The majority of ACTH-independent hypercortisolism cases (accounting for 20% of patients with Cushings’ Syndrome) are related to adrenal adenomas and very rarely adrenocortical carcinoma. The glycolytic phenotype associated with HLRCC tumors may be responsible for the infrequent development of ACTH-independent, hypercortisolism in this population. This unusual type of pituitary-independent, hyperplastic, hypercortisolism has been observed with the other hereditary syndromes mentioned above. Hypercortisolism has been reported to occur in 50% of Carney Complex patients with PPNAD.[18] The other conditions related to AIMAH can also present in a similar fashion.[21] It is plausible that the glycolytic shift in the adrenal cortical nodule leads to a cortisol-mediated response.

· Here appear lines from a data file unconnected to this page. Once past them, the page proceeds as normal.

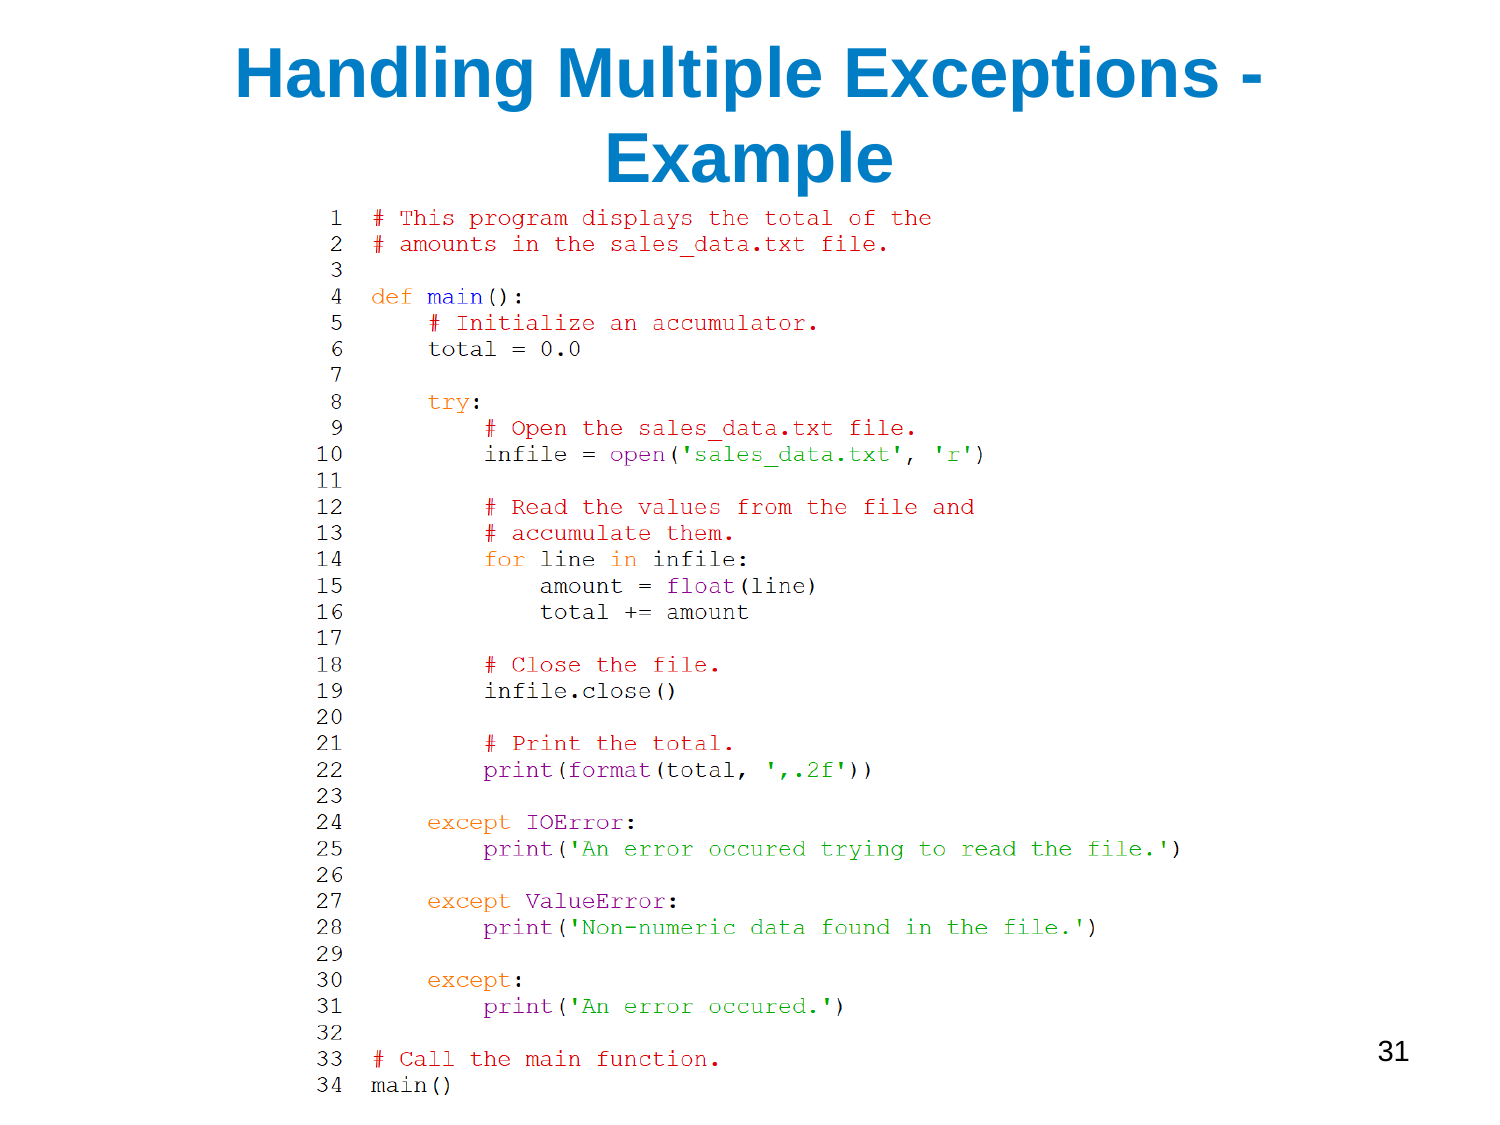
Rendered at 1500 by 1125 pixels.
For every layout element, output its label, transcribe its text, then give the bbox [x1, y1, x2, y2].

slide_number 31 [1191, 1024, 1426, 1103]
title Handling Multiple Exceptions - Example [75, 18, 1425, 206]
picture [314, 204, 1186, 1103]
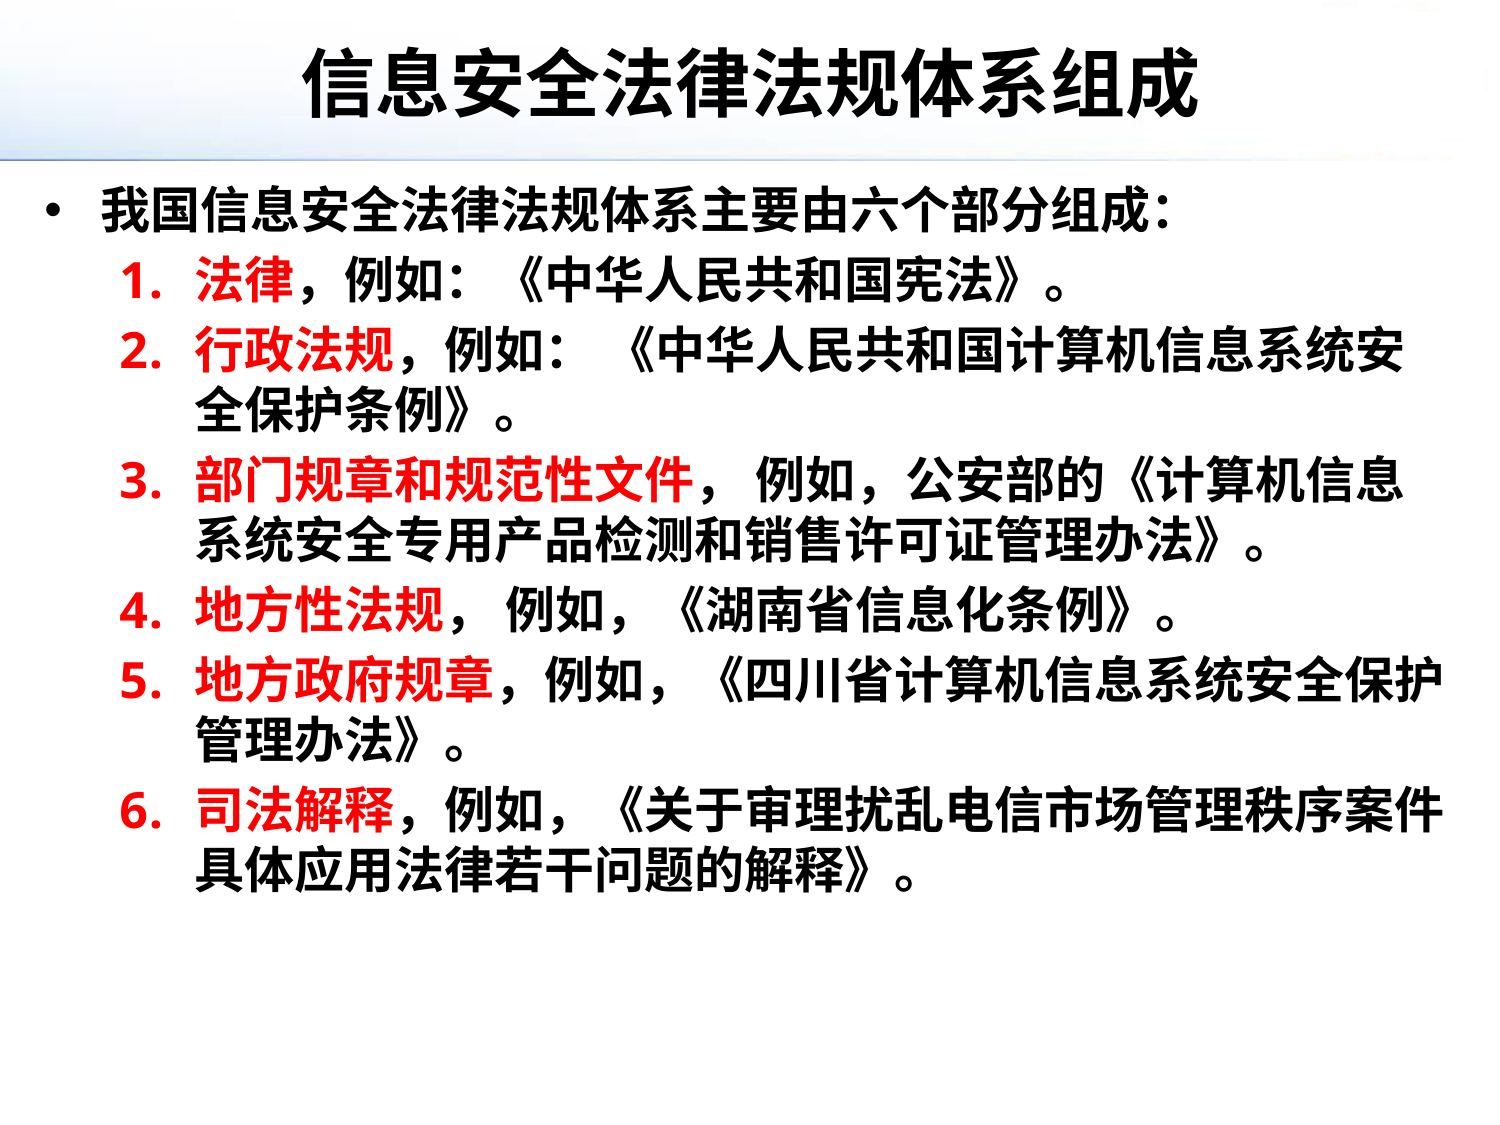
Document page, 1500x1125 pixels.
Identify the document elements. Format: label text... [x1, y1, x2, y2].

picture [0, 0, 1500, 161]
title 信息安全法律法规体系组成 [29, 10, 1471, 154]
list 我国信息安全法律法规体系主要由六个部分组成： 法律，例如：《中华人民共和国宪法》。 行政法规，例如： 《中华人民共和国计算机信息系统安全保护条例》。 部门规章和规范性文件， 例如，公安部的《计算机信息系统安全专用产品检测和销售许可证管理办法》。 地方性法规， 例如，《湖南省信息化条例》。 地方政府规章，例如，《四川省计算机信息系统安全保护管理办法》。 司法解释，例如，《关于审理扰乱电信市场管理秩序案件具体应用法律若干问题的解释》。 [29, 171, 1471, 1036]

There are limitations to this study. This report describes a small number of patients (20) and a limited number of surgically resected adrenal nodules (12) evaluated histologically. Our experience with HLRCC has evolved of the past decade and we now incorporate FDG-PET imaging when clinically indicated. Thus, functional imaging was not performed in many of the early patients in our series. While all patients were recommended to undergo biochemical evaluation, not all patients had results available for review. Due to the referral pattern at our center, many patients had testing performed at their home institution. While the remaining patients were reported to have normal results, patients were only included when documented lab values were available for verification. Further studies including FISH and/or FH sequencing will be required to better characterize whether or not biallelic inactivation of fumarate hydratase is associated with adrenal tumor formation. Analysis of a larger cohort to determine genotype-phenotype is planned to further characterize which patients manifest this particular HLRCC phenotype.
Conclusions
HLRCC is characterized by cutaneous and uterine leiomyomas and aggressive papillary kidney cancer. Adrenal macro and micro-nodular hyperplasia may appear in a small percentage of patients affected with HLRCC. Patients may rarely develop hypercortisolism and, therefore, a functional workup is recommended in affected individuals found with an adrenal nodule. The fact that HLRCC-associated tumors are characterized by aerobic glycolysis may explain while many of these tumors have an abnormal appearance on PET scans. After surgical removal of ten adrenal lesions, in which no patient has been found to have adrenal malignancy, we recommend periodic surveillance for HLRCC adrenal tumors. If an interval change prompts concern and surgical intervention is considered, partial adrenalectomy is recommended as these patients may be at risk for contralateral recurrence.
Acknowledgements
Supported by the Intramural Research Program of the National Institutes of Health, National Cancer Institute, Center for Cancer Research.